Existentially Remixed: Puscifer’s Existential Reckoning Re-Wired
One can enjoy remixed songs without becoming existentially remixed in the process. Sometimes though, one just isn’t as augmented by the experience as the remixer might have intended.
Maynard James Keenan often wanders around the undiscovered and unrealized area, or era (or errata) where Jung and Melchizedek’s theories mingle and produce the theory of an ideal (or flawed) human consciousness derived from an evolution (or mutation) that is the product of the acceptance (or imposition) of 2 extra chromosomes meant to augment (or destroy) the function of the basic 46 human chromosomes. If you are still reading, you didn’t accidentally click the wrong link. This is a review of Puscifer’s latest remix album and not an article on psychological or genetic theory. I just thought it would be fitting to introduce Keenan’s regular artistic state of mind and draw a metaphor between it, Puscifer, his old band TOOL, and one of my favorite TOOL songs (and theories) “Forty-Six and Two.” This is because evolution, mutation, and augmentation (or destruction) often describe what happens to an album of great songs when they are remixed. Puscifer’s latest (and arguably greatest) album of music, Existential Reckoning, has undergone the aforementioned evolution (and simultaneous devolution) that all previous Puscifer albums have undergone, and as you might have surmised by this point, the results are decidedly (re)mixed.
Something that is definitely not mixed, as by way of result, is Keenan’s choice of remixers. All of them are companions of Keenan’s who pal around with him in that aforementioned undiscovered and unrealized area of the human conscious and subconscious and ponder what it would be like if itself were remixed both psychologically and chromosomally, then compose music and lyrics that explore such musings. At the top of the list, name recognition-wise only, are Trent Reznor with Atticus Ross and Phantogram. Less recognizable, but no less talented, is Mat Mitchell (a member of Puscifer himself), Justin Chancellor (bass player for TOOL), and Juliette Commagere (Hello Stranger, Puscifer). Other re-mixers include Troy Van Leeuwen (QOTSA), Alessandro Cortini (NIN), and Carina Round, along with other members of Puscifer, both studio and touring.
The remixed songs off of Existential Reckoning all bear the DNA signature of their respective remixer. Reznor’s haunting piano keys and ghostly metallic white noise backgrounds are unmistakable on his and Ross’ remix of “Apocalyptical.” So much so that the song’s DNA isn’t as much scrambled and reassembled in traditional remix fashion as overwritten with NIN’s particular compositional DNA. It’s more like encountering an old friend in a nightmare where they accidentally got merged with another friend who accidentally tripped and fell into Dr. Seth Brundle’s teleportation machine during transfer and came out some weird amalgamation of both. The being produced is recognizable, but unsettlingly so, neither being as exactly unique and engaging as they are as separate entities. Perhaps, this is the nightmare-inducing goal here though, a creation that splices the DNA of two unique artists to create something that should be more than the sum of its parts. Sadly, it often comes out fatally flawed instead (much like “Brundlefly”).

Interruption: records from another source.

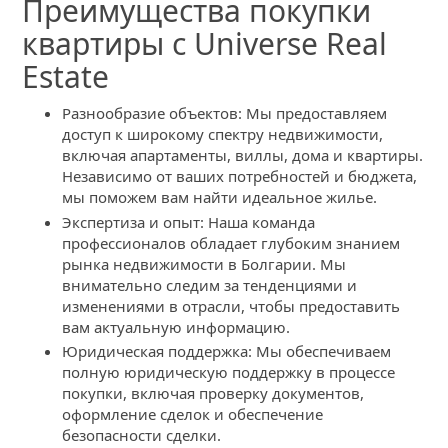
Преимущества покупки
квартиры с Universe Real
Estate
Разнообразие объектов: Мы предоставляем
доступ к широкому спектру недвижимости,
включая апартаменты, виллы, дома и квартиры.
Независимо от ваших потребностей и бюджета,
мы поможем вам найти идеальное жилье.
Экспертиза и опыт: Наша команда
профессионалов обладает глубоким знанием
рынка недвижимости в Болгарии. Мы
внимательно следим за тенденциями и
изменениями в отрасли, чтобы предоставить
вам актуальную информацию.
Юридическая поддержка: Мы обеспечиваем
полную юридическую поддержку в процессе
покупки, включая проверку документов,
оформление сделок и обеспечение
безопасности сделки.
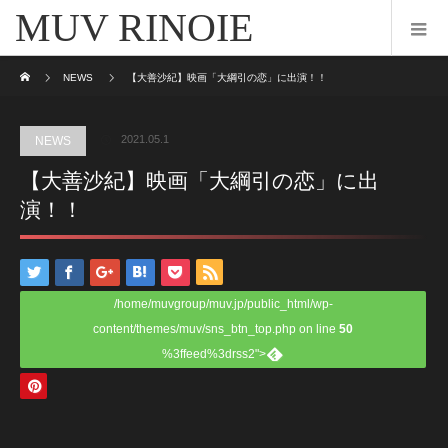
MUV RINOIE
ホーム
NEWS
【大善沙紀】映画「大綱引の恋」に出演！！
2021.05.1
NEWS
【大善沙紀】映画「大綱引の恋」に出
演！！
/home/muvgroup/muv.jp/public_html/wp-
content/themes/muv/sns_btn_top.php on line
50
%3ffeed%3drss2">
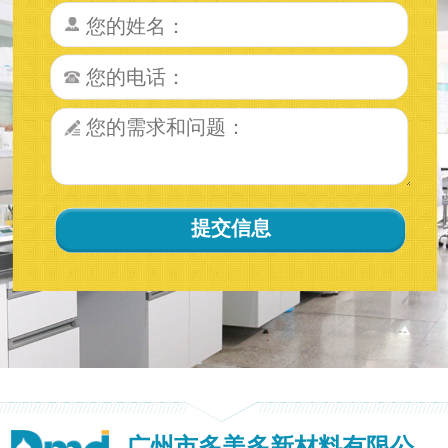
广州市多美多新材料有限公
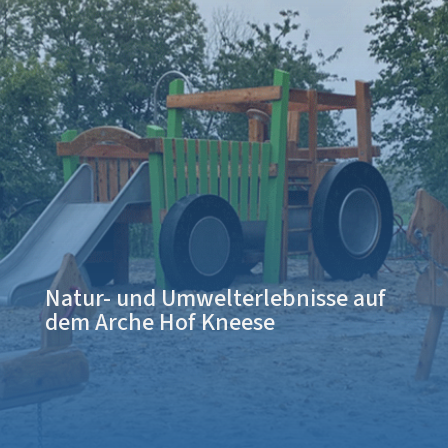
Natur- und Umwelterlebnisse auf
dem Arche Hof Kneese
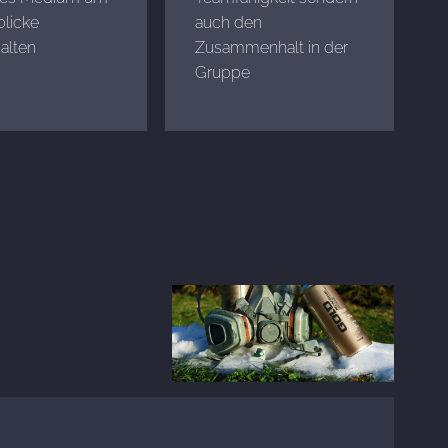
licke
auch den
alten
Zusammenhalt in der
Gruppe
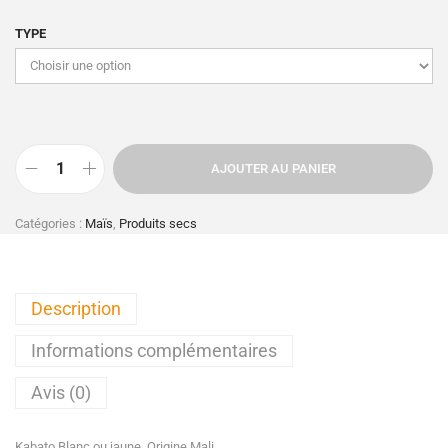
TYPE
AJOUTER AU PANIER
Catégories :
Maïs
,
Produits secs
Description
Informations complémentaires
Avis (0)
Kabato Blanc ou jaune. Origine Mali.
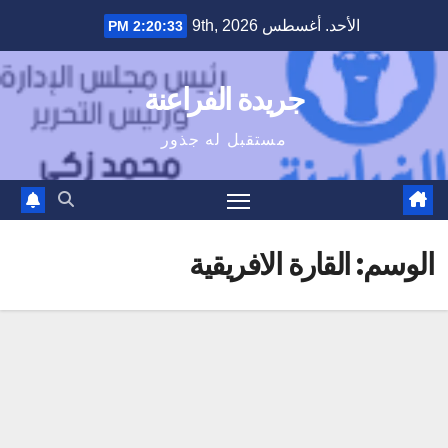
Ski
الأحد. أغسطس 9th, 2026
2:20:33 PM
t
conten
جريدة الفراعنة
مستقبل له جذور
الوسم:
القارة الافريقية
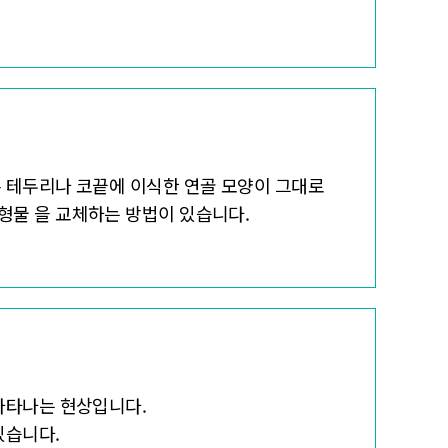
 테두리나 코끝에 이식한 연골 모양이 그대로
형물 을 교체하는 방법이 있습니다.
나타나는 현상입니다.
있습니다.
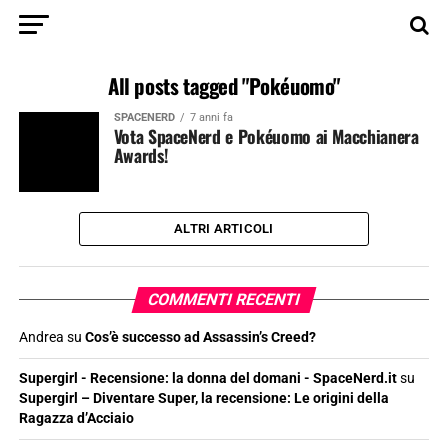
All posts tagged "Pokéuomo"
SPACENERD
7 anni fa
Vota SpaceNerd e Pokéuomo ai Macchianera
Awards!
ALTRI ARTICOLI
COMMENTI RECENTI
Andrea
su
Cos’è successo ad Assassin’s Creed?
Supergirl - Recensione: la donna del domani - SpaceNerd.it
su
Supergirl – Diventare Super, la recensione: Le origini della
Ragazza d’Acciaio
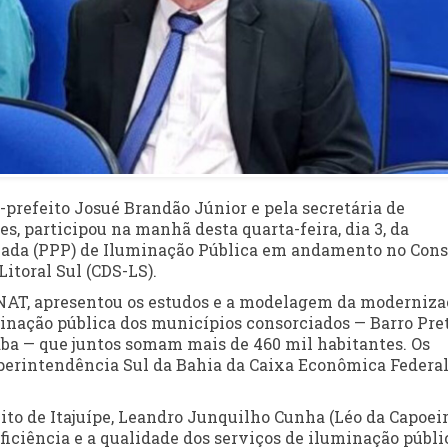
-prefeito Josué Brandão Júnior e pela secretária de
s, participou na manhã desta quarta-feira, dia 3, da
ivada (PPP) de Iluminação Pública em andamento no Cons
itoral Sul (CDS-LS).
ENAT, apresentou os estudos e a modelagem da moderniza
inação pública dos municípios consorciados — Barro Pret
itaba — que juntos somam mais de 460 mil habitantes. Os
perintendência Sul da Bahia da Caixa Econômica Federa
ito de Itajuípe, Leandro Junquilho Cunha (Léo da Capoeira
iciência e a qualidade dos serviços de iluminação públi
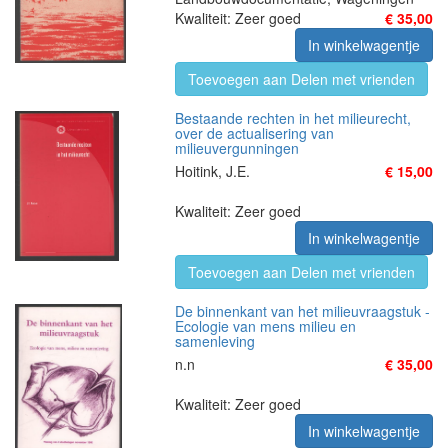
Kwaliteit: Zeer goed
€ 35,00
In winkelwagentje
Toevoegen aan Delen met vrienden
Bestaande rechten in het milieurecht,
over de actualisering van
milieuvergunningen
Hoitink, J.E.
€ 15,00
Kwaliteit: Zeer goed
In winkelwagentje
Toevoegen aan Delen met vrienden
De binnenkant van het milieuvraagstuk -
Ecologie van mens milieu en
samenleving
n.n
€ 35,00
Kwaliteit: Zeer goed
In winkelwagentje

While the remixes are not nearly as horrific as Jeff Goldbloom’s “Brundlefly,” many are not exactly the chromosomal-enhancing gifts from Alex Grey-like gods one would expect. This isn’t to say that the remixes are uninteresting or downright repulsive. It’s just to say that Puscifer is such an interesting musical trip in and of itself that it belies the appeal of the remix. Reznor is a credited co-writer on at least one Puscifer song and one incredible A Perfect Circle song (“Passive”), and it would be way more interesting to hear more co-writing collaborations between Reznor and Keenan than Reznor remixes of Keenan (and company) written material, for example.
Still, the exposure that each remixer gets on the album is itself a gift to the listener, as many of them might not be known to the listener, and some quick research can lead them to the evolution-inducing experience of encountering interesting new music by some accomplished artists worth a further listen. Phantogram in particular is a band that everyone should check out at some point and Commagere’s solo work is particularly listen-worthy. Maybe I’m just not enough of a fan of guitar-driven industrial-electro rock (of the type that Puscifer produces) that’s stripped of the “guitar.” Maybe I just haven’t sprouted my own two extra musically evolved chromosomes and remain, neanderthal-like, stuck in a guitar-worshiping evolutionally rut. Whatever the case, one can enjoy remixed songs without becoming existentially remixed in the process. Sometimes, one just isn’t as augmented by the experience as the remixer might have intended.